* WORK ORDER *
Reproduce the text of the records with "Open" swapped for "Expand" and every other line left unchanged, leaving out the pictures.
(AVAILABLE RECORDS)
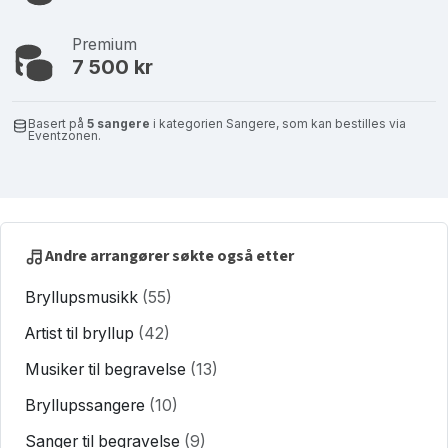
Premium
7 500 kr
Basert på
5 sangere
i kategorien Sangere, som kan bestilles via
Eventzonen.
Andre arrangører søkte også etter
Bryllupsmusikk
(55)
Artist til bryllup
(42)
Musiker til begravelse
(13)
Bryllupssangere
(10)
Sanger til begravelse
(9)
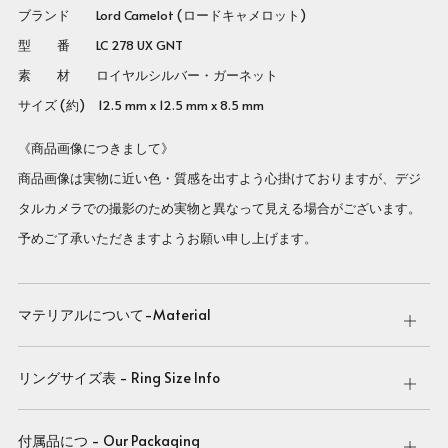
ブランド Lord Camelot (ロードキャメロット)
型 番
LC 278 UX GNT
素 材 ロイヤルシルバー・ガーネット
サイズ (約) 12.5 mm x 12.5 mm x 8.5 mm
《商品画像につきまして》
商品画像は実物に近い色・質感を出すよう心掛けておりますが、デジ
タルカメラでの撮影のため実物と異なって見える場合がございます。
予めご了承いただきますようお願い申し上げます。
マテリアルについて-Material
Open
tab
リングサイズ表 - Ring Size Info
Open
tab
付属品につ - Our Packaging
Open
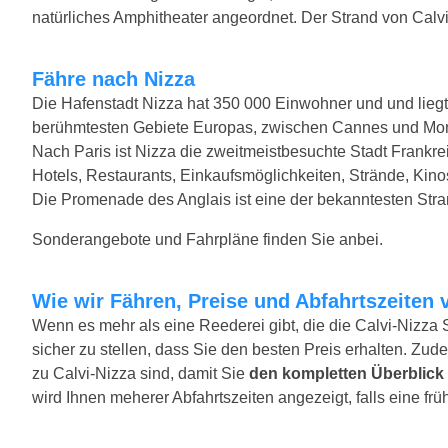
natürliches Amphitheater angeordnet. Der Strand von Calvi
Fähre nach Nizza
Die Hafenstadt Nizza hat 350 000 Einwohner und und liegt
berühmtesten Gebiete Europas, zwischen Cannes und Mona
Nach Paris ist Nizza die zweitmeistbesuchte Stadt Frankre
Hotels, Restaurants, Einkaufsmöglichkeiten, Strände, Kin
Die Promenade des Anglais ist eine der bekanntesten Str
Sonderangebote und Fahrpläne finden Sie anbei.
Wie wir Fähren, Preise und Abfahrtszeiten 
Wenn es mehr als eine Reederei gibt, die die Calvi-Nizza 
sicher zu stellen, dass Sie den besten Preis erhalten. Zude
zu Calvi-Nizza sind, damit Sie
den kompletten Überblick
wird Ihnen meherer Abfahrtszeiten angezeigt, falls eine früh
(End AVAILABLE RECORDS)
* RESULT OF THIS EXERCISE *
Premium
7 500 kr
Basert på
5 sangere
i kategorien Sangere, som kan bestilles via
Eventzonen.
Andre arrangører søkte også etter
Bryllupsmusikk
(55)
Artist til bryllup
(42)
Musiker til begravelse
(13)
Bryllupssangere
(10)
Sanger til begravelse
(9)
ブランド Lord Camelot (ロードキャメロット)
型 番
LC 278 UX GNT
素 材 ロイヤルシルバー・ガーネット
サイズ (約) 12.5 mm x 12.5 mm x 8.5 mm
《商品画像につきまして》
商品画像は実物に近い色・質感を出すよう心掛けておりますが、デジ
タルカメラでの撮影のため実物と異なって見える場合がございます。
予めご了承いただきますようお願い申し上げます。
マテリアルについて-Material
Expand
tab
リングサイズ表 - Ring Size Info
Expand
tab
付属品につ - Our Packaging
Expand
natürliches Amphitheater angeordnet. Der Strand von Calvi
Fähre nach Nizza
Die Hafenstadt Nizza hat 350 000 Einwohner und und liegt
berühmtesten Gebiete Europas, zwischen Cannes und Mona
Nach Paris ist Nizza die zweitmeistbesuchte Stadt Frankre
Hotels, Restaurants, Einkaufsmöglichkeiten, Strände, Kin
Die Promenade des Anglais ist eine der bekanntesten Str
Sonderangebote und Fahrpläne finden Sie anbei.
Wie wir Fähren, Preise und Abfahrtszeiten 
Wenn es mehr als eine Reederei gibt, die die Calvi-Nizza 
sicher zu stellen, dass Sie den besten Preis erhalten. Zude
zu Calvi-Nizza sind, damit Sie
den kompletten Überblick
wird Ihnen meherer Abfahrtszeiten angezeigt, falls eine früh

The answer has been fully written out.